Letter of Recommendation
In addition, your faculty research advisor must separately submit a supporting letter of recommendation on your behalf. It is your responsibility that this letter be submitted to CURF no later than 4:00pm on March 14, 2015. In this letter, your faculty advisor should discuss the feasibility of the project and the adequacy of your preparation to undertake it. The letter should make clear the nature and extent of your contribution in formulating and carrying out the project.
The letter should:
- Review and comment on the student’s projected budget
- Discuss the project’s feasibility and the adequacy of the applicant’s preparation to complete it
- Describe the extent of the student’s contribution in formulating and carrying out the project
- Advise the student on any applicable Institutional Review Board or related issues
- If applicable, please indicate what supplies or support might be provided by your lab or budget
Please request the letter as soon as possible from your faculty research advisor via the Recommendation Request Form, and inform your faculty research advisor whether you have chosen to keep their letter confidential and waive your right of access to it.
Requirements and Procedures for Receiving Funding
Funds will not be disbursed until students review CURF’s information on Ethics and Compliance and complete and submit all necessary forms. All CURF-funded student researchers must complete CURF’s Research Experience Checklist and Waiver of Liability.
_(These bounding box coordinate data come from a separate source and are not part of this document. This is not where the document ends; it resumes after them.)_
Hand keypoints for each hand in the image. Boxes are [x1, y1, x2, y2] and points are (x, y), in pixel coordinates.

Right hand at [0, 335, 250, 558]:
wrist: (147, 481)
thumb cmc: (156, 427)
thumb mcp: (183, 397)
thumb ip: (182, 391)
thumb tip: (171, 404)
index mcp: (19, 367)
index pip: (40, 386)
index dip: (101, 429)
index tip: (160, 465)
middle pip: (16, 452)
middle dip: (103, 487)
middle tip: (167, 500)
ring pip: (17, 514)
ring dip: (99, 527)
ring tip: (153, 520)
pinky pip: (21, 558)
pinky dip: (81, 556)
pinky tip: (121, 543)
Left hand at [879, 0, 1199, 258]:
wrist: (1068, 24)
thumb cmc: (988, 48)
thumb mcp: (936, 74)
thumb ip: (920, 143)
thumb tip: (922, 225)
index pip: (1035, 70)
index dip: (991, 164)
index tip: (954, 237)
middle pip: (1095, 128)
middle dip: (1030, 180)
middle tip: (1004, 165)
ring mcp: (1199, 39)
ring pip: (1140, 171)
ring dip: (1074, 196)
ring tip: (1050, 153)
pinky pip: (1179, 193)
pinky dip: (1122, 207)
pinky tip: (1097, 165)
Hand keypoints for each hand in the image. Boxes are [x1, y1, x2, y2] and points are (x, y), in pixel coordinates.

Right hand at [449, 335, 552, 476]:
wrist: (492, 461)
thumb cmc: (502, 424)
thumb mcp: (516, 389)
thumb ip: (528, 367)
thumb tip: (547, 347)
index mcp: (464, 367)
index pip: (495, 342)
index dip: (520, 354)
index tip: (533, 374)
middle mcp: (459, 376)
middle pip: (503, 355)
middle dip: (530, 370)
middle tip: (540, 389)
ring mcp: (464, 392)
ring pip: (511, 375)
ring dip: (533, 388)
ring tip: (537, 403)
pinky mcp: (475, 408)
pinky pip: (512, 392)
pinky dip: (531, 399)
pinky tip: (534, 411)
Students conducting research outside the US are required to provide International Travel and Emergency Contact information on the Checklist and register their trip with Penn’s Global Activities Registry.
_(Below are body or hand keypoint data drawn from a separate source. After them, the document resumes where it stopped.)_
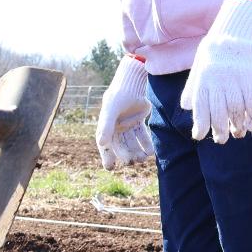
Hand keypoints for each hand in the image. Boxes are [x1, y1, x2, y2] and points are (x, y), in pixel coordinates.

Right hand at [95, 55, 152, 169]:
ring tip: (142, 159)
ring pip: (132, 143)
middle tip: (131, 162)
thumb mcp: (111, 110)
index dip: (107, 157)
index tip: (110, 168)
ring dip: (136, 151)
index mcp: (105, 127)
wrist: (132, 83)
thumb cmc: (118, 95)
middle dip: (125, 155)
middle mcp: (116, 127)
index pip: (105, 146)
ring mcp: (127, 125)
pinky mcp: (138, 122)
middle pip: (120, 146)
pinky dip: (146, 144)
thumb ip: (106, 126)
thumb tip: (101, 144)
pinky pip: (142, 136)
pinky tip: (150, 152)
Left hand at [189, 0, 251, 143]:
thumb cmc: (214, 53)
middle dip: (219, 130)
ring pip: (235, 110)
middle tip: (220, 140)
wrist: (234, 34)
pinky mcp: (250, 78)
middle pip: (218, 112)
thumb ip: (192, 87)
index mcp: (203, 80)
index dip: (199, 124)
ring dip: (237, 125)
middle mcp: (217, 82)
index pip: (200, 107)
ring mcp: (234, 80)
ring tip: (237, 133)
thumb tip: (185, 107)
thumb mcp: (198, 67)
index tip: (199, 136)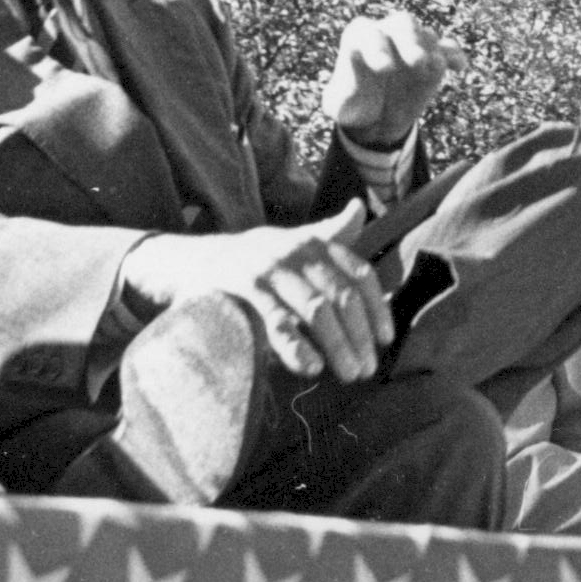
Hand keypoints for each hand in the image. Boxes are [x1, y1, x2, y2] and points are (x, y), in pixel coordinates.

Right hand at [123, 204, 391, 381]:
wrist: (194, 261)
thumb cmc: (254, 257)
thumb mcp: (292, 240)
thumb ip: (330, 233)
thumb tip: (359, 207)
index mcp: (315, 242)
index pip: (359, 273)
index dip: (377, 307)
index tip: (386, 340)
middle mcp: (296, 251)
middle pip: (342, 296)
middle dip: (360, 335)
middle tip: (367, 369)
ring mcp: (271, 268)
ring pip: (316, 310)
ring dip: (338, 346)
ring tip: (349, 373)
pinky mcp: (246, 288)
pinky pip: (278, 321)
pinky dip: (298, 346)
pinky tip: (311, 367)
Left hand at [321, 10, 466, 146]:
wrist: (376, 117)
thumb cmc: (352, 105)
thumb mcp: (339, 104)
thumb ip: (340, 89)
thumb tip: (351, 64)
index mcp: (359, 37)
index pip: (368, 34)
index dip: (376, 48)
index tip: (384, 69)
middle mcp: (388, 32)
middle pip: (403, 23)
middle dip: (410, 40)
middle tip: (417, 62)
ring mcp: (412, 42)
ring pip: (426, 36)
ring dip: (432, 50)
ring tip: (434, 68)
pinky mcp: (433, 56)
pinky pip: (448, 49)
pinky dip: (454, 55)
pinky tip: (459, 67)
Once the award has been made and the Research Experience Checklist and Waiver of Liability has been submitted to CURF and approved, research funds and a copy of your budget will be sent to the Business Administrator (BA) of your Primary major department listed on your application. Recipients must work with their Primary major department’s BA to determine how to access these funds.
Research involving animals or hazardous materials must also be submitted at the same time for approval by the relevant University oversight committees. Students should consult with their faculty research advisors to correctly submit any necessary forms.